While I am really looking forward to reading The Testaments I will wait a few more weeks and read some books from other genres before I start it to let my emotions settle down again.

Comments on: "The Handmaid’s Tale by Margaret Atwood" (13)

  1. Still haven’t read this one or The Testaments! Coincidentally I was writing a review at the weekend of a book set in Egypt 100 years ago, and there are so many similarities between that real society and Atwood’s invented one, especially what you say about it being women who must take the blame for a lot of it. There’s no doubt our lives are better now, but freedom is a fragile thing – you only have to look at all these dictators and “strong men” prsidents springing up in countries where that felt unimaginable a couple of decades ago. It’s all a bit terrifying…

  2. Rights are terrifyingly fragile, even in present times. Looking at the governments of other western countries is frightening enough, let alone those of countries with other values. I feel grateful daily to live where I do in this present time. The Handmaid’s Tale is a good reminder not to take anything for granted.
    How is it that you have never read The Handmaid’s Tale? I would have expected that you read it first time around.

  3. I really like this book- and its horror stayed with me too! I also really enjoyed the Testaments so I hope you enjoy that too 🙂

  4. I have an in-built resistance to anything that gets labelled “feminist fiction” because too often what it really is anti-man. But your description of this one makes me think that this one is more thoughtful than that, so you’ve tempted me! 😀

  5. I’m really looking forward to The Testaments and am avoiding reviews of the same so that I can be as surprised as possible by the story when I read it 😀

  6. I don’t think I’d describe this as anti-man as there are male characters in this who are feminists and female characters who are not. I’d describe this as anti-religious zealots…

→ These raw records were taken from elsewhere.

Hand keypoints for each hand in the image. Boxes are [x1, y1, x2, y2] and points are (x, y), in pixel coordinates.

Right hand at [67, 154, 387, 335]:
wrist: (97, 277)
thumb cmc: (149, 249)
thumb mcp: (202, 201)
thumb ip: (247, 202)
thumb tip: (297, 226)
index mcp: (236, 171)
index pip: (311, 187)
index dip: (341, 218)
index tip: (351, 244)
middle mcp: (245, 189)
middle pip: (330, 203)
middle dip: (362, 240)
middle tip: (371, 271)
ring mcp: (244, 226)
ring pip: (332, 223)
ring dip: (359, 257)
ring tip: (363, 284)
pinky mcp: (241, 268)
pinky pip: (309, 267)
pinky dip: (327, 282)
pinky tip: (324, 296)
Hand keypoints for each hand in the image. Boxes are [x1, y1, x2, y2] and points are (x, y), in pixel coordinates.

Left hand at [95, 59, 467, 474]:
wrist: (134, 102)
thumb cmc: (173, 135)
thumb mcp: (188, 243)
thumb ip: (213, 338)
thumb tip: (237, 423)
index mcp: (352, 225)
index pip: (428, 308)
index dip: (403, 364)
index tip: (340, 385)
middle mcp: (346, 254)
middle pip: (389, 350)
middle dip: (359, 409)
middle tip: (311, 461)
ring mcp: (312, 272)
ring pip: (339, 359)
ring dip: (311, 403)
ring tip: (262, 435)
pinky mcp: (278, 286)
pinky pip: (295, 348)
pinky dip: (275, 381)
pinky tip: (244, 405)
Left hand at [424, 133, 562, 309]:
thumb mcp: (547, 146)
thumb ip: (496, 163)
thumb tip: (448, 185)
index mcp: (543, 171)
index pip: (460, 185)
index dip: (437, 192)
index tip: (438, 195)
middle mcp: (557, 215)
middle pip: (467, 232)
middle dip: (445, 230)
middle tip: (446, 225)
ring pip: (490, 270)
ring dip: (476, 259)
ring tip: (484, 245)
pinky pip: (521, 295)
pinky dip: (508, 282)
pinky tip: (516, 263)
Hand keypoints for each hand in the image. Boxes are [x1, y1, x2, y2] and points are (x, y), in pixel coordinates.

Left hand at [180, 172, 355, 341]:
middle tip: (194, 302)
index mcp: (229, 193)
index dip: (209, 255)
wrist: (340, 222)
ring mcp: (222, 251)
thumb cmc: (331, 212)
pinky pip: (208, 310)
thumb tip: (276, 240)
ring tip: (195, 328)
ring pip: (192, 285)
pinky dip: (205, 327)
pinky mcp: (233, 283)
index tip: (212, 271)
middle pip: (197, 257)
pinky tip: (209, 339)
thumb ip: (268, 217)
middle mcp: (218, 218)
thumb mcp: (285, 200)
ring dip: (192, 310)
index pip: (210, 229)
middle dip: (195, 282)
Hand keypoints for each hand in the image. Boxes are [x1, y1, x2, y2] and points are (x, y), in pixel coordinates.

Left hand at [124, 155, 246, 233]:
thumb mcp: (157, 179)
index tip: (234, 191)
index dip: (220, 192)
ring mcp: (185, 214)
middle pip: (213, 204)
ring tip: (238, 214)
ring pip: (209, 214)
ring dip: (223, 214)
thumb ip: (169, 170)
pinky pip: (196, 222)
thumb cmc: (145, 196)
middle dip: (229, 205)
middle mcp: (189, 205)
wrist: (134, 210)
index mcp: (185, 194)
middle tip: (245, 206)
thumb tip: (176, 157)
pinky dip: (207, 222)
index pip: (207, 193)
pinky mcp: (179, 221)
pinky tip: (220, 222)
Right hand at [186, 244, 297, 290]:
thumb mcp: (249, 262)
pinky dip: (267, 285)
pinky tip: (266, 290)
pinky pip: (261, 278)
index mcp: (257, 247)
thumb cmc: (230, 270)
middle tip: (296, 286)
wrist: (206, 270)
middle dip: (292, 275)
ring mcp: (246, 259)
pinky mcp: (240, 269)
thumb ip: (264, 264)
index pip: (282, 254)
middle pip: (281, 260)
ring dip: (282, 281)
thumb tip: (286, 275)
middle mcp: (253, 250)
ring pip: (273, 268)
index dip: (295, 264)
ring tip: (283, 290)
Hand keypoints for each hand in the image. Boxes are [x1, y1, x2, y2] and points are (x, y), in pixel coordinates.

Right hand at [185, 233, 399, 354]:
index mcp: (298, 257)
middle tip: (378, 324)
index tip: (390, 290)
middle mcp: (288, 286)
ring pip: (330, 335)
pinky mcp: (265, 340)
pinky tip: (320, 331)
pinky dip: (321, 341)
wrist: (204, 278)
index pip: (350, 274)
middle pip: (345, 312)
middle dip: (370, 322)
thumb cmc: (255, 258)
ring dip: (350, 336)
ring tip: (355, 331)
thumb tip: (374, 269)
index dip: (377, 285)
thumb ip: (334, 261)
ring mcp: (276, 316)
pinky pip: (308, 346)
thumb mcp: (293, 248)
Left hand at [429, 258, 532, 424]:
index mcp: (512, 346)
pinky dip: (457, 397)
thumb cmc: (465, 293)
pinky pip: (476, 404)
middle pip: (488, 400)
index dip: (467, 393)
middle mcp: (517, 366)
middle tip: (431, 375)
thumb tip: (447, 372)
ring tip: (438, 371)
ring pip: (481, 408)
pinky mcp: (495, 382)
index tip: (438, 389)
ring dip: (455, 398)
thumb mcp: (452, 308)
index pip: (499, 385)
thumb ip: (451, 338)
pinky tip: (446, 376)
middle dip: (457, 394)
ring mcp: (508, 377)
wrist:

  7. I actually have a review of both the books on my blog- once you’ve finished the testaments you could check them out and see if you agree with what i thought 🙂 x

  8. Well, I can go along with that… 😉

  9. I haven’t read this either, but I think I should. I’m reading the bible at the moment for my project and it’s all there – the handmaids (evidently it came from Abraham), Gilead, women having to give a ‘sin offering’ after giving birth.

  10. Wow, that is a big reading task! I’ve never read the bible, despite having been brought up in a home where religion was important. So many authors use stories from the bible in their work that I’m sure you’ll add a lot more to your reading by knowing the original stories.
    It’s always the women’s fault, isn’t it?

  11. I’m following Roof Beam Readers daily schedule from 2018, reading the bible as literature. It’s the first time I’ve read it despite (like you) being brought up with it, so lots is familiar. I’m doing it to back up other reading and yes, so far it’s always the women’s fault. Jezebel has just been thrown out of the window to be eaten by dogs – but she put her lipstick on first!

  12. That’s terrible (and partly what I expected). Imagine if the bible had been written by women instead!

  13. I wouldn’t know where to begin with that thought!